Where the data below begins, start duplicating lines exactly, and finish with the line containing "(at 29.962 11.21)"; add nothing else. Leave the pictures out.

[Rendered images with source text]
####################

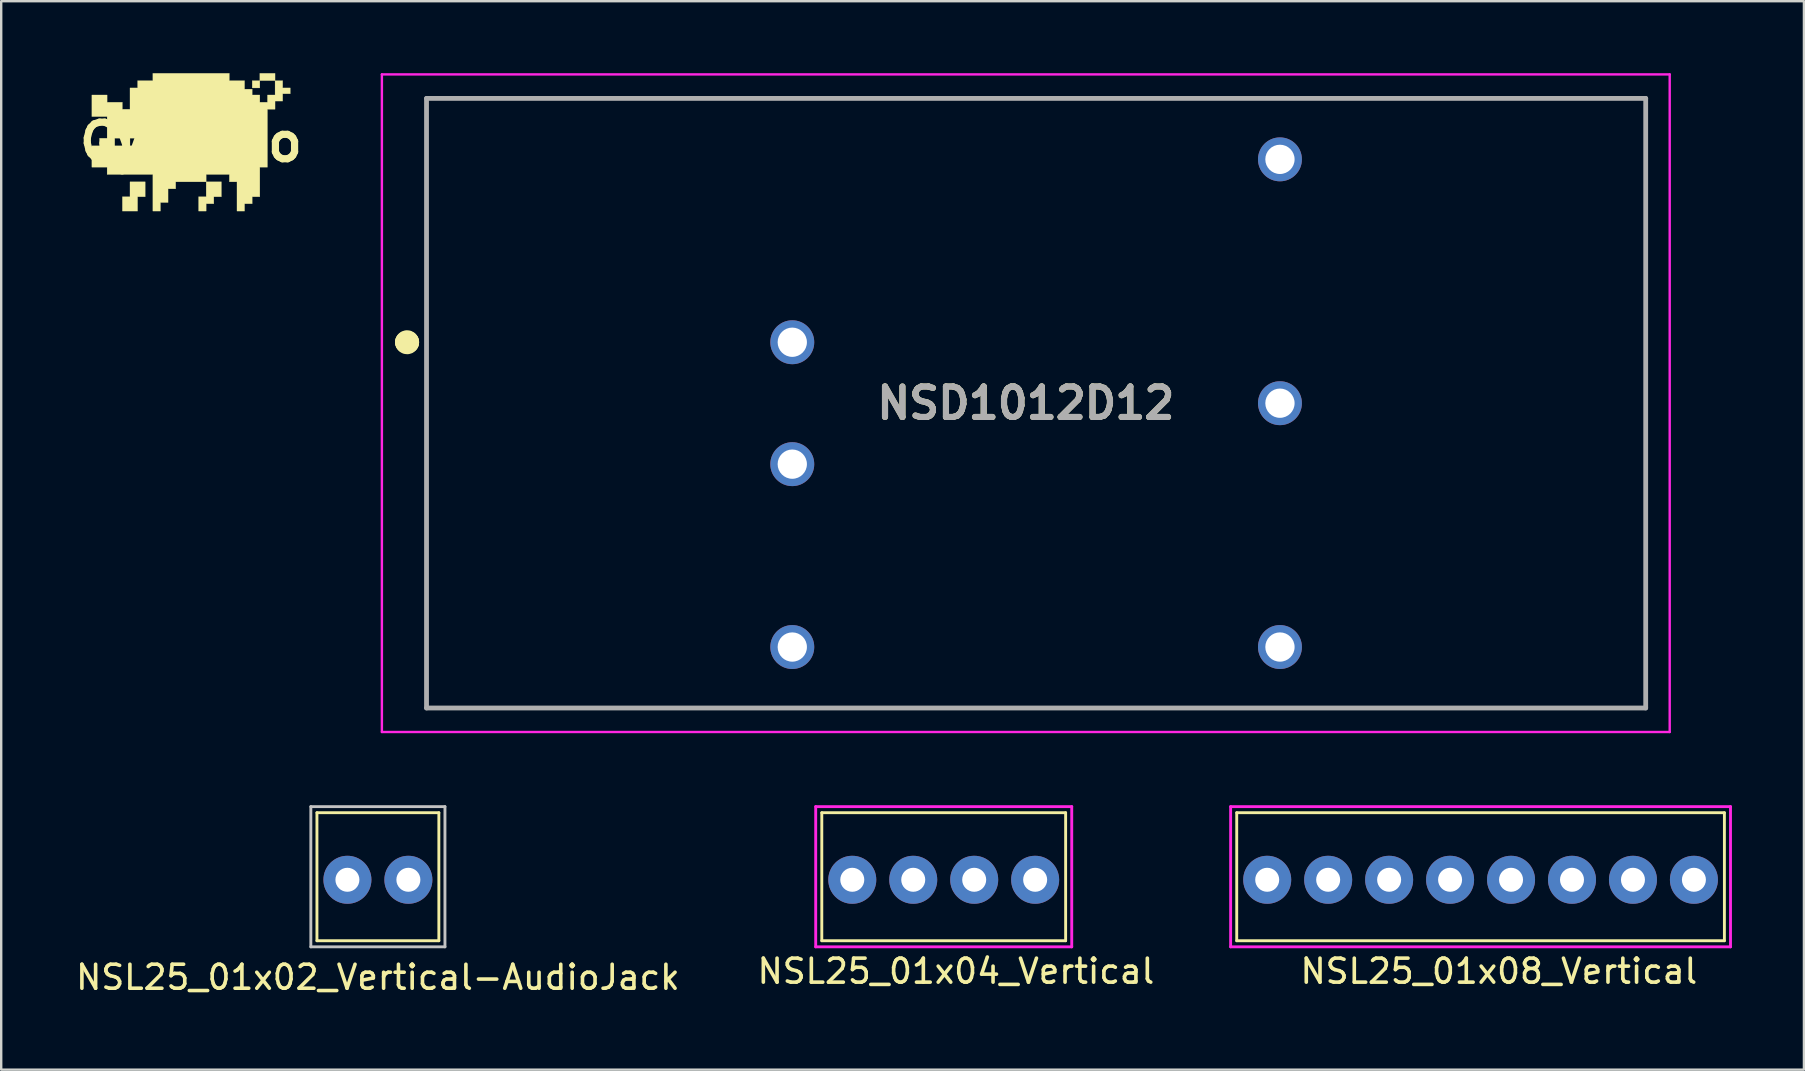
<source format=kicad_pcb>
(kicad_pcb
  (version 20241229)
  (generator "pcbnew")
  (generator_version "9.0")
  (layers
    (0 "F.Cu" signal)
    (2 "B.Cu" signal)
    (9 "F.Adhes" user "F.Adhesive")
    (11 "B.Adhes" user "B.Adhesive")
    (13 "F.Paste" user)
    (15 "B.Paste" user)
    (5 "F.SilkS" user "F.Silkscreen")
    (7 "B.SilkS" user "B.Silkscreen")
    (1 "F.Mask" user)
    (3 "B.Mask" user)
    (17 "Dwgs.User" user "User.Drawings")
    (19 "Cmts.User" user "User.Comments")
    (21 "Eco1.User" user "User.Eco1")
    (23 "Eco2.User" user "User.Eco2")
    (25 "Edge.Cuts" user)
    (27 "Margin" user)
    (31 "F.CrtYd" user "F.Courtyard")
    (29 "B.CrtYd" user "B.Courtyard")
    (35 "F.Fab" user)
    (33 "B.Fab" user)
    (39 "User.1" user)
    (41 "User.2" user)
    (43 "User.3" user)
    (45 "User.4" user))
  (footprint "NSD1012D12"
    (layer "F.Cu")
    (at 29.962 11.21)
    (property "Reference" "NSD1012D12" (at 9.73 2.54 0) (layer "F.SilkS") (effects (font (size 1.27 1.27) (thickness 0.254))))
    (attr through_hole)
    (fp_line (start -16.1 0) (end -16.1 0) (stroke (width 0.9) (type solid)) (layer "F.SilkS"))
    (fp_line (start -16 0) (end -16 0) (stroke (width 0.9) (type solid)) (layer "F.SilkS"))
    (fp_line (start -15.24 -10.16) (end 35.56 -10.16) (stroke (width 0.1) (type solid)) (layer "F.SilkS"))
    (fp_line (start -15.24 15.24) (end -15.24 -10.16) (stroke (width 0.1) (type solid)) (layer "F.SilkS"))
    (fp_line (start 35.56 -10.16) (end 35.56 15.24) (stroke (width 0.1) (type solid)) (layer "F.SilkS"))
    (fp_line (start 35.56 15.24) (end -15.24 15.24) (stroke (width 0.1) (type solid)) (layer "F.SilkS"))
    (fp_arc (start -16.1 0) (mid -16.05 -0.05) (end -16 0) (stroke (width 0.9) (type solid)) (layer "F.SilkS"))
    (fp_arc (start -16 0) (mid -16.05 0.05) (end -16.1 0) (stroke (width 0.9) (type solid)) (layer "F.SilkS"))
    (fp_line (start -17.1 -11.16) (end 36.56 -11.16) (stroke (width 0.1) (type solid)) (layer "F.CrtYd"))
    (fp_line (start -17.1 16.24) (end -17.1 -11.16) (stroke (width 0.1) (type solid)) (layer "F.CrtYd"))
    (fp_line (start 36.56 -11.16) (end 36.56 16.24) (stroke (width 0.1) (type solid)) (layer "F.CrtYd"))
    (fp_line (start 36.56 16.24) (end -17.1 16.24) (stroke (width 0.1) (type solid)) (layer "F.CrtYd"))
    (fp_line (start -15.24 -10.16) (end 35.56 -10.16) (stroke (width 0.2) (type solid)) (layer "F.Fab"))
    (fp_line (start -15.24 15.24) (end -15.24 -10.16) (stroke (width 0.2) (type solid)) (layer "F.Fab"))
    (fp_line (start 35.56 -10.16) (end 35.56 15.24) (stroke (width 0.2) (type solid)) (layer "F.Fab"))
    (fp_line (start 35.56 15.24) (end -15.24 15.24) (stroke (width 0.2) (type solid)) (layer "F.Fab"))
    (fp_text user "${REFERENCE}" (at 9.73 2.54 0) (layer "F.Fab") (effects (font (size 1.27 1.27) (thickness 0.254))))
    (pad "1" thru_hole circle (at 0 0) (size 1.83 1.83) (drill 1.22) (layers "*.Cu" "*.Mask"))
    (pad "2" thru_hole circle (at 0 5.08) (size 1.83 1.83) (drill 1.22) (layers "*.Cu" "*.Mask"))
    (pad "3" thru_hole circle (at 20.32 -7.62) (size 1.83 1.83) (drill 1.22) (layers "*.Cu" "*.Mask"))
    (pad "4" thru_hole circle (at 20.32 2.54) (size 1.83 1.83) (drill 1.22) (layers "*.Cu" "*.Mask"))
    (pad "5" thru_hole circle (at 20.32 12.7) (size 1.83 1.83) (drill 1.22) (layers "*.Cu" "*.Mask"))
    (pad "6" thru_hole circle (at 0 12.7) (size 1.83 1.83) (drill 1.22) (layers "*.Cu" "*.Mask")))
  (footprint "NSL25_01x02_Vertical-AudioJack"
    (layer "F.Cu")
    (at 11.426 33.608)
    (property "Reference" "NSL25_01x02_Vertical-AudioJack" (at 1.27 4.064 0) (layer "F.SilkS") (effects (font (size 1 1) (thickness 0.15))))
    (attr through_hole)
    (fp_line (start -1.27 -2.794) (end 3.81 -2.794) (stroke (width 0.12) (type solid)) (layer "F.SilkS"))
    (fp_line (start -1.27 2.54) (end -1.27 -2.794) (stroke (width 0.12) (type solid)) (layer "F.SilkS"))
    (fp_line (start 3.81 -2.794) (end 3.81 2.54) (stroke (width 0.12) (type solid)) (layer "F.SilkS"))
    (fp_line (start 3.81 2.54) (end -1.27 2.54) (stroke (width 0.12) (type solid)) (layer "F.SilkS"))
    (fp_line (start -1.524 -3.048) (end -1.524 2.794) (stroke (width 0.12) (type solid)) (layer "Dwgs.User"))
    (fp_line (start -1.524 2.794) (end 4.064 2.794) (stroke (width 0.12) (type solid)) (layer "Dwgs.User"))
    (fp_line (start 4.064 -3.048) (end -1.524 -3.048) (stroke (width 0.12) (type solid)) (layer "Dwgs.User"))
    (fp_line (start 4.064 2.794) (end 4.064 -3.048) (stroke (width 0.12) (type solid)) (layer "Dwgs.User"))
    (pad "G" thru_hole circle (at 2.54 0) (size 2 2) (drill 1) (layers "*.Cu" "*.Mask"))
    (pad "T" thru_hole circle (at 0 0) (size 2 2) (drill 1) (layers "*.Cu" "*.Mask")))
  (footprint "Gyeszno"
    (layer "F.Cu")
    (at 4.906 2.875)
    (property "Reference" "Gyeszno" (at 0 0 0) (layer "F.SilkS") (effects (font (size 1.524 1.524) (thickness 0.3))))
    (attr through_hole)
    (fp_poly (pts (xy 2.87 -2.87) (xy 3.505 -2.87) (xy 3.505 -2.565) (xy 2.87 -2.565) (xy 2.87 -2.87)) (stroke (width 0.01) (type solid)) (fill yes) (layer "F.SilkS"))
    (fp_poly (pts (xy 2.87 -2.261) (xy 2.553 -2.261) (xy 2.553 -2.565) (xy 2.87 -2.565) (xy 2.87 -2.261)) (stroke (width 0.01) (type solid)) (fill yes) (layer "F.SilkS"))
    (fp_poly (pts (xy -1.905 2.273) (xy -2.223 2.273) (xy -2.223 2.87) (xy -2.857 2.87) (xy -2.857 2.273) (xy -2.54 2.273) (xy -2.54 1.651) (xy -1.905 1.651) (xy -1.905 2.273)) (stroke (width 0.01) (type solid)) (fill yes) (layer "F.SilkS"))
    (fp_poly (pts (xy 1.27 2.273) (xy 0.953 2.273) (xy 0.953 2.565) (xy 0.635 2.565) (xy 0.635 2.87) (xy 0.318 2.87) (xy 0.318 2.273) (xy 0.635 2.273) (xy 0.635 1.651) (xy 1.27 1.651) (xy 1.27 2.273)) (stroke (width 0.01) (type solid)) (fill yes) (layer "F.SilkS"))
    (fp_poly (pts (xy 1.6 -2.565) (xy 2.235 -2.565) (xy 2.235 -2.21) (xy 2.553 -2.21) (xy 2.553 -1.968) (xy 2.87 -1.968) (xy 2.87 -1.664) (xy 3.188 -1.664) (xy 3.188 -1.968) (xy 3.505 -1.968) (xy 3.505 -2.565) (xy 3.823 -2.565) (xy 3.823 -2.261) (xy 4.14 -2.261) (xy 4.14 -2.019) (xy 3.823 -2.019) (xy 3.823 -1.714) (xy 3.505 -1.714) (xy 3.505 -1.372) (xy 3.188 -1.372) (xy 3.188 1.041) (xy 2.87 1.041) (xy 2.87 2.273) (xy 2.553 2.273) (xy 2.553 2.565) (xy 2.235 2.565) (xy 2.235 2.87) (xy 1.918 2.87) (xy 1.918 1.651) (xy 1.6 1.651) (xy 1.6 1.346) (xy 0.635 1.346) (xy 0.635 1.651) (xy -0.635 1.651) (xy -0.635 1.943) (xy -0.953 1.943) (xy -0.953 2.515) (xy -1.27 2.515) (xy -1.27 2.87) (xy -1.587 2.87) (xy -1.587 1.346) (xy -3.493 1.346) (xy -3.493 1.041) (xy -4.128 1.041) (xy -4.128 0.152) (xy -3.81 0.152) (xy -3.81 -0.165) (xy -3.493 -0.165) (xy -3.175 -0.165) (xy -3.175 0.152) (xy -2.857 0.152) (xy -2.857 -0.165) (xy -2.54 -0.165) (xy -2.54 0.152) (xy -2.223 0.152) (xy -2.223 -0.165) (xy -2.54 -0.165) (xy -2.857 -0.165) (xy -3.175 -0.165) (xy -3.493 -0.165) (xy -3.493 -1.067) (xy -4.128 -1.067) (xy -4.128 -1.968) (xy -3.493 -1.968) (xy -3.493 -1.664) (xy -2.857 -1.664) (xy -2.857 -1.372) (xy -2.54 -1.372) (xy -2.54 -2.261) (xy -2.223 -2.261) (xy -2.223 -2.565) (xy -1.587 -2.565) (xy -1.587 -2.87) (xy 1.6 -2.87) (xy 1.6 -2.565)) (stroke (width 0.01) (type solid)) (fill yes) (layer "F.SilkS")))
  (footprint "NSL25_01x08_Vertical"
    (layer "F.Cu")
    (at 49.751 33.608)
    (property "Reference" "NSL25_01x08_Vertical" (at 9.652 3.81 0) (layer "F.SilkS") (effects (font (size 1 1) (thickness 0.15))))
    (attr through_hole)
    (fp_line (start -1.27 -2.794) (end 19.05 -2.794) (stroke (width 0.12) (type solid)) (layer "F.SilkS"))
    (fp_line (start -1.27 2.54) (end -1.27 -2.794) (stroke (width 0.12) (type solid)) (layer "F.SilkS"))
    (fp_line (start 19.05 -2.794) (end 19.05 2.54) (stroke (width 0.12) (type solid)) (layer "F.SilkS"))
    (fp_line (start 19.05 2.54) (end -1.27 2.54) (stroke (width 0.12) (type solid)) (layer "F.SilkS"))
    (fp_line (start -1.524 -3.048) (end -1.524 2.794) (stroke (width 0.12) (type solid)) (layer "F.CrtYd"))
    (fp_line (start -1.524 2.794) (end 19.304 2.794) (stroke (width 0.12) (type solid)) (layer "F.CrtYd"))
    (fp_line (start 19.304 -3.048) (end -1.524 -3.048) (stroke (width 0.12) (type solid)) (layer "F.CrtYd"))
    (fp_line (start 19.304 -3.048) (end 19.304 2.794) (stroke (width 0.12) (type solid)) (layer "F.CrtYd"))
    (pad "1" thru_hole circle (at 0 0) (size 2 2) (drill 1) (layers "*.Cu" "*.Mask"))
    (pad "2" thru_hole circle (at 2.54 0) (size 2 2) (drill 1) (layers "*.Cu" "*.Mask"))
    (pad "3" thru_hole circle (at 5.08 0) (size 2 2) (drill 1) (layers "*.Cu" "*.Mask"))
    (pad "4" thru_hole circle (at 7.62 0) (size 2 2) (drill 1) (layers "*.Cu" "*.Mask"))
    (pad "5" thru_hole circle (at 10.16 0) (size 2 2) (drill 1) (layers "*.Cu" "*.Mask"))
    (pad "6" thru_hole circle (at 12.7 0) (size 2 2) (drill 1) (layers "*.Cu" "*.Mask"))
    (pad "7" thru_hole circle (at 15.24 0) (size 2 2) (drill 1) (layers "*.Cu" "*.Mask"))
    (pad "8" thru_hole circle (at 17.78 0) (size 2 2) (drill 1) (layers "*.Cu" "*.Mask")))
  (footprint "NSL25_01x04_Vertical"
    (layer "F.Cu")
    (at 32.462 33.608)
    (property "Reference" "NSL25_01x04_Vertical" (at 4.318 3.81 0) (layer "F.SilkS") (effects (font (size 1 1) (thickness 0.15))))
    (attr through_hole)
    (fp_line (start -1.27 -2.794) (end 8.89 -2.794) (stroke (width 0.12) (type solid)) (layer "F.SilkS"))
    (fp_line (start -1.27 2.54) (end -1.27 -2.794) (stroke (width 0.12) (type solid)) (layer "F.SilkS"))
    (fp_line (start 8.89 -2.794) (end 8.89 2.54) (stroke (width 0.12) (type solid)) (layer "F.SilkS"))
    (fp_line (start 8.89 2.54) (end -1.27 2.54) (stroke (width 0.12) (type solid)) (layer "F.SilkS"))
    (fp_line (start -1.524 -3.048) (end -1.524 2.794) (stroke (width 0.12) (type solid)) (layer "F.CrtYd"))
    (fp_line (start -1.524 2.794) (end 9.144 2.794) (stroke (width 0.12) (type solid)) (layer "F.CrtYd"))
    (fp_line (start 9.144 -3.048) (end -1.524 -3.048) (stroke (width 0.12) (type solid)) (layer "F.CrtYd"))
    (fp_line (start 9.144 -3.048) (end 9.144 2.794) (stroke (width 0.12) (type solid)) (layer "F.CrtYd"))
    (pad "1" thru_hole circle (at 0 0) (size 2 2) (drill 1) (layers "*.Cu" "*.Mask"))
    (pad "2" thru_hole circle (at 2.54 0) (size 2 2) (drill 1) (layers "*.Cu" "*.Mask"))
    (pad "3" thru_hole circle (at 5.08 0) (size 2 2) (drill 1) (layers "*.Cu" "*.Mask"))
    (pad "4" thru_hole circle (at 7.62 0) (size 2 2) (drill 1) (layers "*.Cu" "*.Mask")))
  (gr_rect
    (start -3 -3)
    (end 72.115 41.52)
    (stroke (width 0.1) (type default))
    (fill no)
    (layer "Edge.Cuts")))
</source>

####################

§ **TASK OUTPUT**:
<source format=kicad_pcb>
(kicad_pcb
  (version 20241229)
  (generator "pcbnew")
  (generator_version "9.0")
  (layers
    (0 "F.Cu" signal)
    (2 "B.Cu" signal)
    (9 "F.Adhes" user "F.Adhesive")
    (11 "B.Adhes" user "B.Adhesive")
    (13 "F.Paste" user)
    (15 "B.Paste" user)
    (5 "F.SilkS" user "F.Silkscreen")
    (7 "B.SilkS" user "B.Silkscreen")
    (1 "F.Mask" user)
    (3 "B.Mask" user)
    (17 "Dwgs.User" user "User.Drawings")
    (19 "Cmts.User" user "User.Comments")
    (21 "Eco1.User" user "User.Eco1")
    (23 "Eco2.User" user "User.Eco2")
    (25 "Edge.Cuts" user)
    (27 "Margin" user)
    (31 "F.CrtYd" user "F.Courtyard")
    (29 "B.CrtYd" user "B.Courtyard")
    (35 "F.Fab" user)
    (33 "B.Fab" user)
    (39 "User.1" user)
    (41 "User.2" user)
    (43 "User.3" user)
    (45 "User.4" user))
  (footprint "NSD1012D12"
    (layer "F.Cu")
    (at 29.962 11.21)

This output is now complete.